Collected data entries
▼▼▼
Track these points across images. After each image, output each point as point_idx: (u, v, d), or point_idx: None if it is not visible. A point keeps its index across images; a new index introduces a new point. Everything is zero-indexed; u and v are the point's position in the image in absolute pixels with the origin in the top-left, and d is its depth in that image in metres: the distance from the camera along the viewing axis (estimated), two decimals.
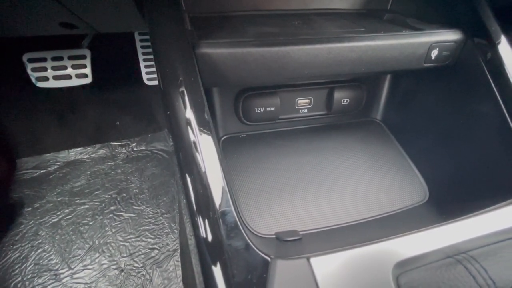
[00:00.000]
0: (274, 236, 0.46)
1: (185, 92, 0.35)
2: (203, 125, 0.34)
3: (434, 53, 0.48)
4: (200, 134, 0.33)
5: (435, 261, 0.28)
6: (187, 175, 0.33)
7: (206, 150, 0.33)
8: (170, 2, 0.42)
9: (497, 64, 0.47)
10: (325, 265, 0.27)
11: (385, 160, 0.60)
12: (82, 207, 1.05)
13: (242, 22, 0.52)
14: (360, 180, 0.56)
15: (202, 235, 0.32)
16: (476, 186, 0.49)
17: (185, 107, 0.34)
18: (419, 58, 0.48)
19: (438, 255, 0.28)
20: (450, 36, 0.48)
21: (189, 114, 0.34)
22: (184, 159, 0.33)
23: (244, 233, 0.30)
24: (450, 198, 0.51)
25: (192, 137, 0.33)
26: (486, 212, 0.34)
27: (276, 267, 0.27)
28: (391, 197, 0.53)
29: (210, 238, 0.31)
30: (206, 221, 0.32)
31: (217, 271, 0.29)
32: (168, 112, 0.34)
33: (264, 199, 0.52)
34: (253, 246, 0.30)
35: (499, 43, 0.47)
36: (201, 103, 0.35)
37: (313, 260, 0.27)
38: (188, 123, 0.34)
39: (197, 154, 0.33)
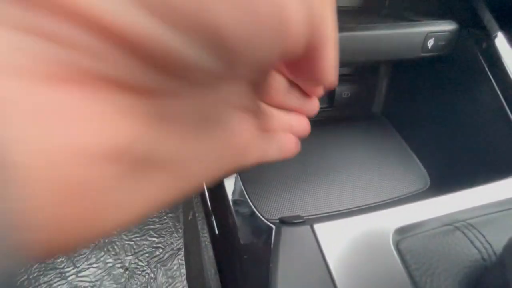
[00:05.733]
0: (277, 221, 0.47)
1: None
2: None
3: (430, 43, 0.50)
4: None
5: (434, 228, 0.29)
6: None
7: None
8: None
9: (492, 53, 0.48)
10: (328, 231, 0.28)
11: (386, 150, 0.61)
12: None
13: None
14: (362, 169, 0.57)
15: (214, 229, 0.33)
16: (476, 172, 0.50)
17: None
18: (416, 47, 0.50)
19: (437, 223, 0.29)
20: (445, 26, 0.50)
21: None
22: None
23: (250, 202, 0.32)
24: (451, 184, 0.51)
25: None
26: (485, 184, 0.34)
27: (280, 233, 0.28)
28: (393, 185, 0.54)
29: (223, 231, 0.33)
30: (218, 211, 0.34)
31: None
32: None
33: (268, 186, 0.53)
34: (259, 215, 0.31)
35: (493, 32, 0.48)
36: None
37: (316, 227, 0.28)
38: None
39: None
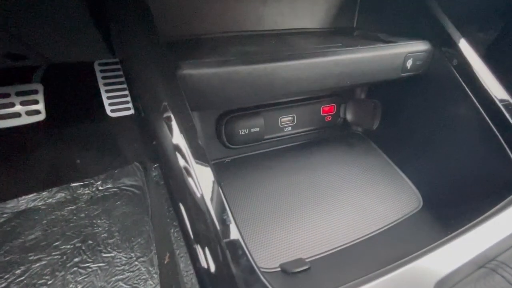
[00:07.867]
0: (279, 269, 0.41)
1: (172, 117, 0.30)
2: (197, 151, 0.30)
3: (409, 63, 0.50)
4: (195, 160, 0.29)
5: (470, 274, 0.26)
6: (181, 205, 0.28)
7: (202, 178, 0.29)
8: (145, 27, 0.39)
9: (466, 68, 0.50)
10: None
11: (374, 171, 0.60)
12: (37, 264, 0.89)
13: (220, 43, 0.50)
14: (354, 194, 0.54)
15: (204, 267, 0.27)
16: (467, 186, 0.50)
17: (173, 133, 0.30)
18: (397, 68, 0.50)
19: (471, 266, 0.26)
20: (420, 46, 0.51)
21: (180, 140, 0.29)
22: (177, 189, 0.29)
23: (254, 266, 0.26)
24: (444, 201, 0.51)
25: (184, 165, 0.29)
26: (497, 213, 0.33)
27: None
28: (388, 208, 0.52)
29: (214, 270, 0.27)
30: (208, 253, 0.27)
31: None
32: (154, 142, 0.30)
33: (261, 227, 0.48)
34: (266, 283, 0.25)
35: (463, 49, 0.50)
36: (192, 127, 0.31)
37: None
38: (179, 150, 0.29)
39: (192, 182, 0.29)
▲▲▲
== What is expected ==
Reproduce each line of the records exactly and exclude any images.

== Result below ==
Track these points across images. After each image, output each point as point_idx: (u, v, d), or point_idx: None if it is not visible. A point keeps its index across images; a new index introduces a new point. Everything is zero-indexed; u and v are the point's position in the image in absolute pixels with the origin in the top-left, and d is its depth in that image in metres: the distance from the camera along the viewing axis (estimated), two decimals.
[00:00.000]
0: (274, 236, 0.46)
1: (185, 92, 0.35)
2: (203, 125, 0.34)
3: (434, 53, 0.48)
4: (200, 134, 0.33)
5: (435, 261, 0.28)
6: (187, 175, 0.33)
7: (206, 150, 0.33)
8: (170, 2, 0.42)
9: (497, 64, 0.47)
10: (325, 265, 0.27)
11: (385, 160, 0.60)
12: (82, 207, 1.05)
13: (242, 22, 0.52)
14: (360, 180, 0.56)
15: (202, 235, 0.32)
16: (476, 186, 0.49)
17: (185, 107, 0.34)
18: (419, 58, 0.48)
19: (438, 255, 0.28)
20: (450, 36, 0.48)
21: (189, 114, 0.34)
22: (184, 159, 0.33)
23: (244, 233, 0.30)
24: (450, 198, 0.51)
25: (192, 137, 0.33)
26: (486, 212, 0.34)
27: (276, 267, 0.27)
28: (391, 197, 0.53)
29: (210, 238, 0.31)
30: (206, 221, 0.32)
31: (217, 271, 0.29)
32: (168, 112, 0.34)
33: (264, 199, 0.52)
34: (253, 246, 0.30)
35: (499, 43, 0.47)
36: (201, 103, 0.35)
37: (313, 260, 0.27)
38: (188, 123, 0.34)
39: (197, 154, 0.33)
[00:05.733]
0: (277, 221, 0.47)
1: None
2: None
3: (430, 43, 0.50)
4: None
5: (434, 228, 0.29)
6: None
7: None
8: None
9: (492, 53, 0.48)
10: (328, 231, 0.28)
11: (386, 150, 0.61)
12: None
13: None
14: (362, 169, 0.57)
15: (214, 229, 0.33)
16: (476, 172, 0.50)
17: None
18: (416, 47, 0.50)
19: (437, 223, 0.29)
20: (445, 26, 0.50)
21: None
22: None
23: (250, 202, 0.32)
24: (451, 184, 0.51)
25: None
26: (485, 184, 0.34)
27: (280, 233, 0.28)
28: (393, 185, 0.54)
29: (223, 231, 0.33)
30: (218, 211, 0.34)
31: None
32: None
33: (268, 186, 0.53)
34: (259, 215, 0.31)
35: (493, 32, 0.48)
36: None
37: (316, 227, 0.28)
38: None
39: None
[00:07.867]
0: (279, 269, 0.41)
1: (172, 117, 0.30)
2: (197, 151, 0.30)
3: (409, 63, 0.50)
4: (195, 160, 0.29)
5: (470, 274, 0.26)
6: (181, 205, 0.28)
7: (202, 178, 0.29)
8: (145, 27, 0.39)
9: (466, 68, 0.50)
10: None
11: (374, 171, 0.60)
12: (37, 264, 0.89)
13: (220, 43, 0.50)
14: (354, 194, 0.54)
15: (204, 267, 0.27)
16: (467, 186, 0.50)
17: (173, 133, 0.30)
18: (397, 68, 0.50)
19: (471, 266, 0.26)
20: (420, 46, 0.51)
21: (180, 140, 0.29)
22: (177, 189, 0.29)
23: (254, 266, 0.26)
24: (444, 201, 0.51)
25: (184, 165, 0.29)
26: (497, 213, 0.33)
27: None
28: (388, 208, 0.52)
29: (214, 270, 0.27)
30: (208, 253, 0.27)
31: None
32: (154, 142, 0.30)
33: (261, 227, 0.48)
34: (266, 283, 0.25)
35: (463, 49, 0.50)
36: (192, 127, 0.31)
37: None
38: (179, 150, 0.29)
39: (192, 182, 0.29)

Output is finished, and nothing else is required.